- _BRIEF A_
Reproduce the stored data verbatim, starting at the beginning of the entries and ending with the line containing "churches and for all kinds of music", with both ends included. Omit the pictures from your output.

- _DOCUMENT PASSAGE_
In November, manatees migrate to warmer coastal waters, such as Crystal River on the west coast of Florida.
Figure 1. In November, manatees migrate to warmer coastal waters, such as Crystal River on the west coast of Florida.
Credit: UF/IFAS

The use of water is increasing along with Florida's population. Floridians rely on underground freshwater reserves, called aquifers, to supply our diverse water needs (USGS 2016a). In some Florida regions, this underground freshwater reserve can no longer sustain the growing water demands of the population, while also feeding Florida's rivers, springs, and lakes. With periodic droughts, shortages of freshwater may occur. Drought and water shortages in the state have caused urban planners and policy makers to pay closer attention to water use, water supply development, and water resource management. Florida public opinion surveys show that the majority of Floridians rate water as an issue of top importance for the state (UF/IFAS Center for Public Issues Education 2016). A better understanding of Florida's water resources is a first step toward optimizing current freshwater supply use and ensuring adequate water resources in the future.

Hydrologic Cycle: Where Water Originates and Where It Goes

Toni Morrison, an American novelist, once said that "all water has a perfect memory and is forever trying to get back to where it was." Indeed, water is constantly moving. The hydrologic (or water) cycle is the continual circulation / distribution of water on the surface of the land, in the ground, and in the atmosphere (USGS 2016b). Where water originates and how much water is available are fundamental to how water "cycles" through the environment. There are five basic processes in the hydrologic cycle: (1) condensation, (2) precipitation, (3) infiltration, (4) runoff, and (5) evapotranspiration (Figure 2). These processes can occur simultaneously and, except for precipitation, continuously. We will discuss these five processes in the context of Florida.

- _BRIEF B_
List the five basic processes of the hydrologic cycle that the passage on Florida's water resources identifies.

Stored data
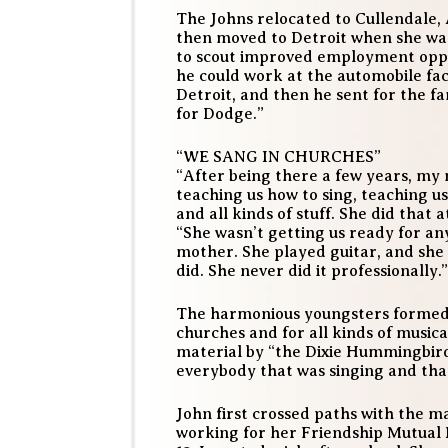
The Johns relocated to Cullendale,
then moved to Detroit when she was
to scout improved employment oppor
he could work at the automobile fac
Detroit, and then he sent for the f
for Dodge.”
“WE SANG IN CHURCHES”
“After being there a few years, my
teaching us how to sing, teaching us
and all kinds of stuff. She did that
“She wasn’t getting us ready for any
mother. She played guitar, and she
did. She never did it professionally.”
The harmonious youngsters formed 
churches and for all kinds of music
material by “the Dixie Hummingbirds
everybody that was singing and that
John first crossed paths with the m
working for her Friendship Mutual 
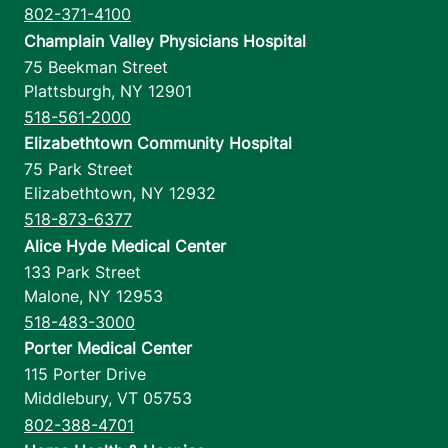
802-371-4100
Champlain Valley Physicians Hospital
75 Beekman Street
Plattsburgh
,
NY
12901
518-561-2000
Elizabethtown Community Hospital
75 Park Street
Elizabethtown
,
NY
12932
518-873-6377
Alice Hyde Medical Center
133 Park Street
Malone
,
NY
12953
518-483-3000
Porter Medical Center
115 Porter Drive
Middlebury
,
VT
05753
802-388-4701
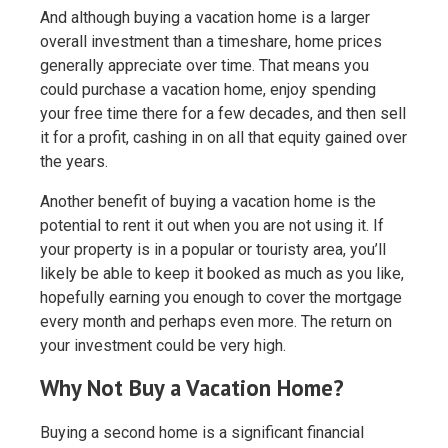
And although buying a vacation home is a larger
overall investment than a timeshare, home prices
generally appreciate over time. That means you
could purchase a vacation home, enjoy spending
your free time there for a few decades, and then sell
it for a profit, cashing in on all that equity gained over
the years.
Another benefit of buying a vacation home is the
potential to rent it out when you are not using it. If
your property is in a popular or touristy area, you’ll
likely be able to keep it booked as much as you like,
hopefully earning you enough to cover the mortgage
every month and perhaps even more. The return on
your investment could be very high.
Why Not Buy a Vacation Home?
Buying a second home is a significant financial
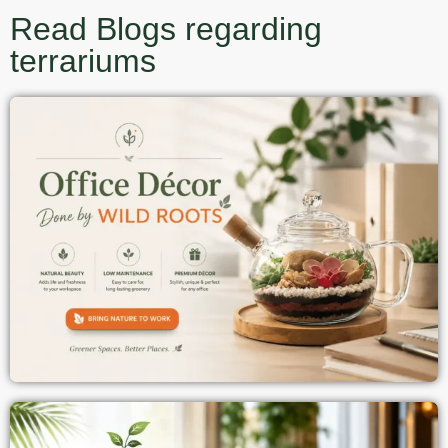
Read Blogs regarding
terrariums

- _TASK ANSWER A_
The Johns relocated to Cullendale,
then moved to Detroit when she was
to scout improved employment oppor
he could work at the automobile fac
Detroit, and then he sent for the f
for Dodge.”
“WE SANG IN CHURCHES”
“After being there a few years, my
teaching us how to sing, teaching us
and all kinds of stuff. She did that
“She wasn’t getting us ready for any
mother. She played guitar, and she
did. She never did it professionally.”
The harmonious youngsters formed 
churches and for all kinds of music

- _TASK ANSWER B_
1. Condensation
2. Precipitation
3. Infiltration
4. Runoff
5. Evapotranspiration